> TASK REQUIREMENTS
The records below are to be set down again exactly, with the pictures left out.

_ _ _ _ _

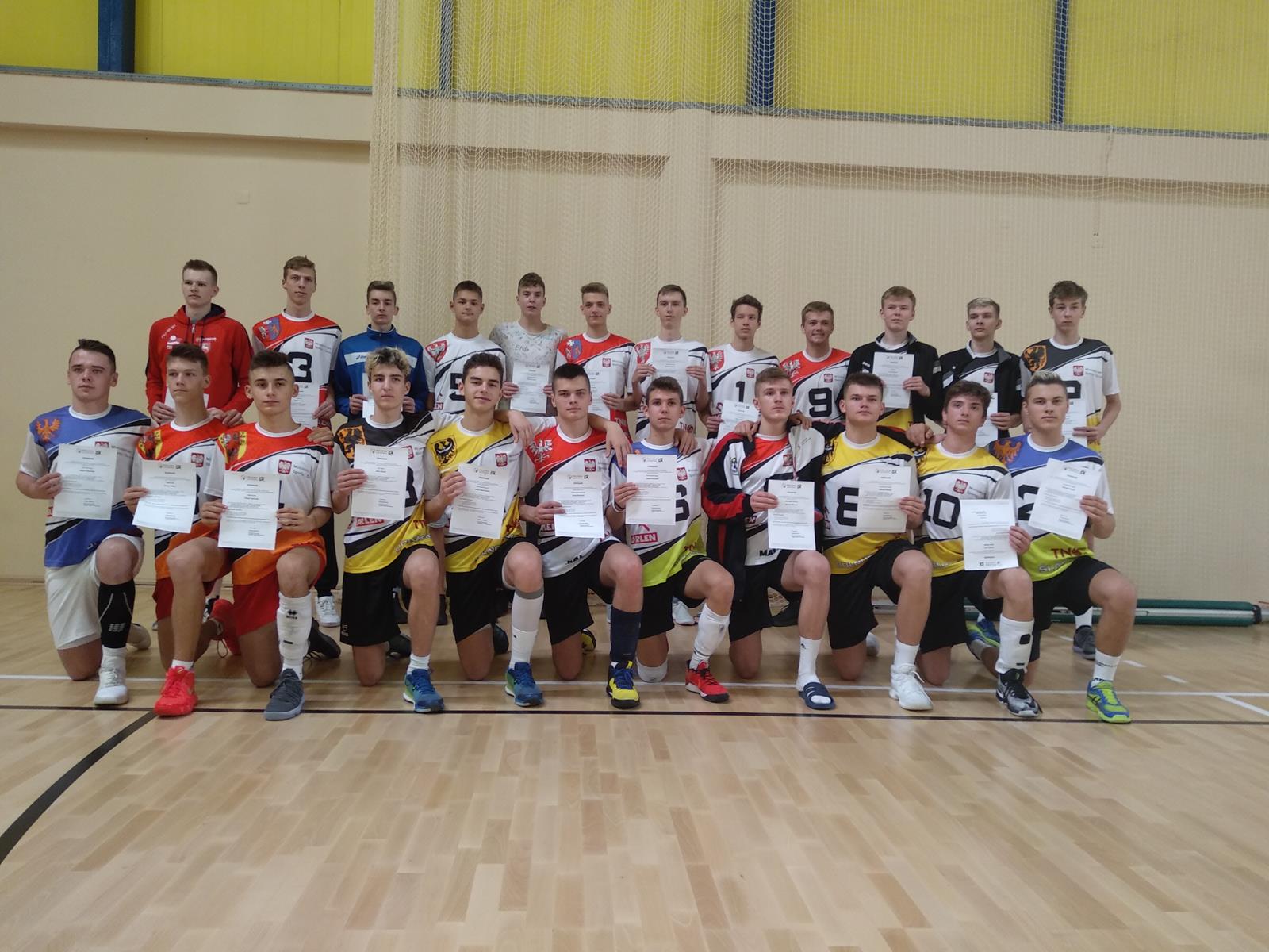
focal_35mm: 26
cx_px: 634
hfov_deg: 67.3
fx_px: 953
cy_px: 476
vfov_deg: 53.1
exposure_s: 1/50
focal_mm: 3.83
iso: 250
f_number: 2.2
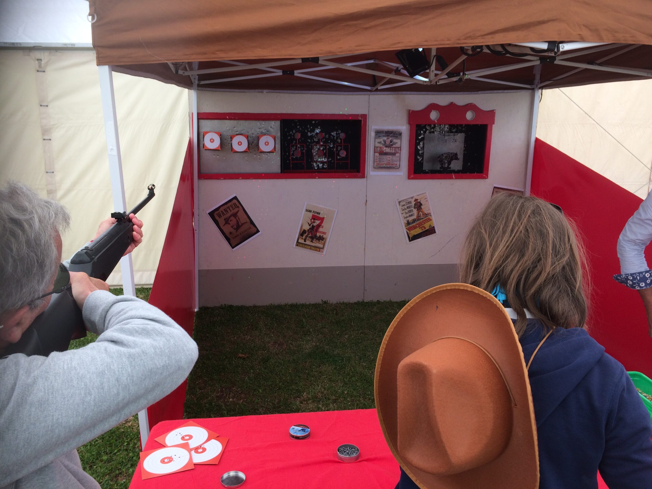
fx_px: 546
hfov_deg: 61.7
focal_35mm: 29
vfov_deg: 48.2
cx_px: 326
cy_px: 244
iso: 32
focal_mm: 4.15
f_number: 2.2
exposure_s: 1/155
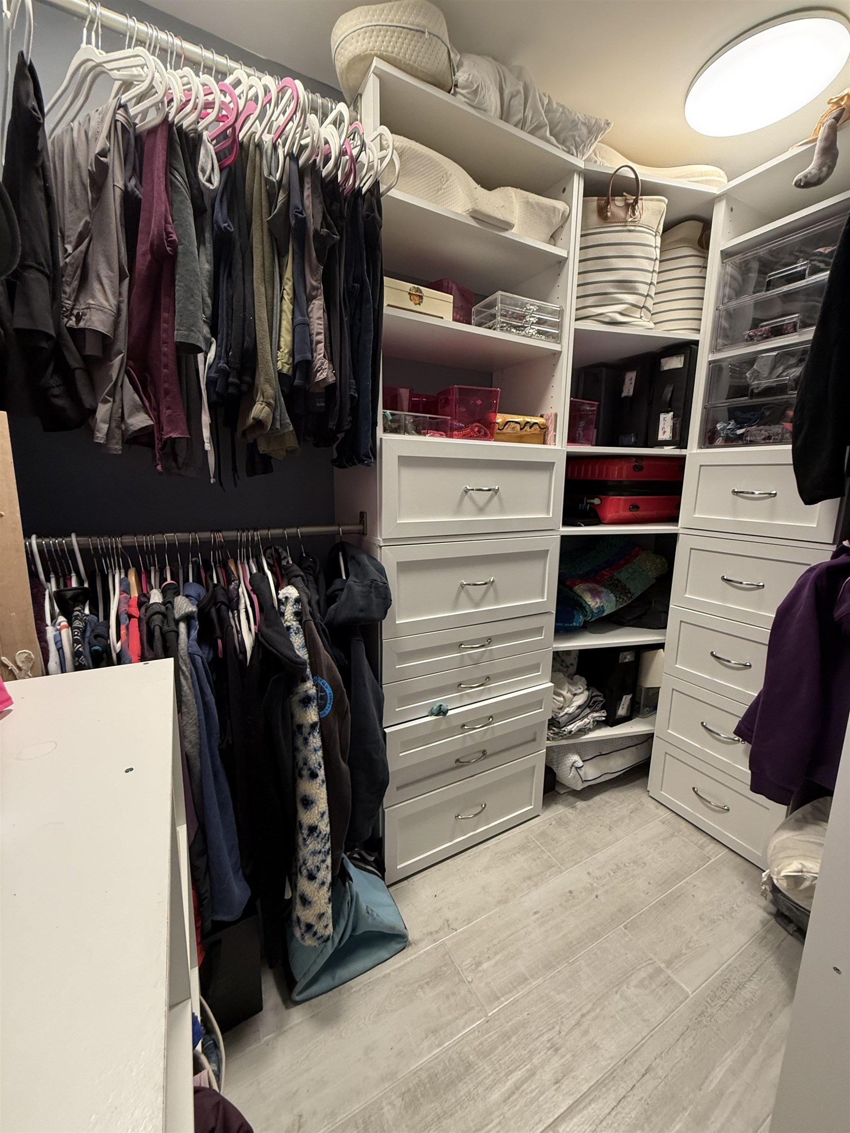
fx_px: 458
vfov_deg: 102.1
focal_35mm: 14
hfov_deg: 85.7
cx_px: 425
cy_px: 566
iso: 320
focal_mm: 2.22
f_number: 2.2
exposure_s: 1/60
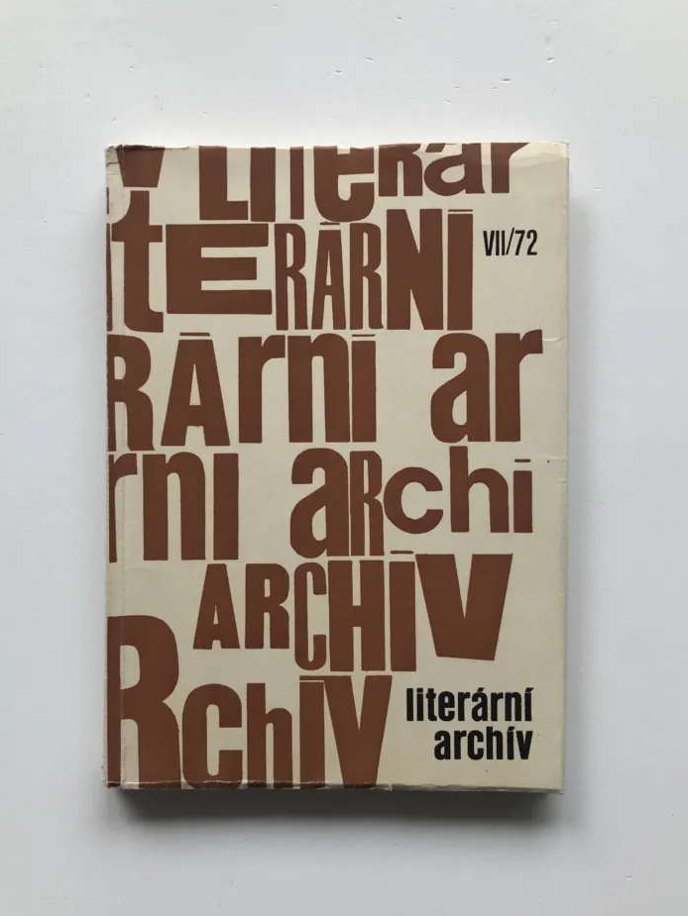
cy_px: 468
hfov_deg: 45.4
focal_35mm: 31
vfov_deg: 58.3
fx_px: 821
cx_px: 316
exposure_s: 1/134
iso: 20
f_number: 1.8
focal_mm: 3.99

_ _ _ _ _

> OUTPUT BELOW
focal_35mm: 26
cx_px: 634
hfov_deg: 67.3
fx_px: 953
cy_px: 476
vfov_deg: 53.1
exposure_s: 1/50
focal_mm: 3.83
iso: 250
f_number: 2.2
fx_px: 546
hfov_deg: 61.7
focal_35mm: 29
vfov_deg: 48.2
cx_px: 326
cy_px: 244
iso: 32
focal_mm: 4.15
f_number: 2.2
exposure_s: 1/155
fx_px: 458
vfov_deg: 102.1
focal_35mm: 14
hfov_deg: 85.7
cx_px: 425
cy_px: 566
iso: 320
focal_mm: 2.22
f_number: 2.2
exposure_s: 1/60
cy_px: 468
hfov_deg: 45.4
focal_35mm: 31
vfov_deg: 58.3
fx_px: 821
cx_px: 316
exposure_s: 1/134
iso: 20
f_number: 1.8
focal_mm: 3.99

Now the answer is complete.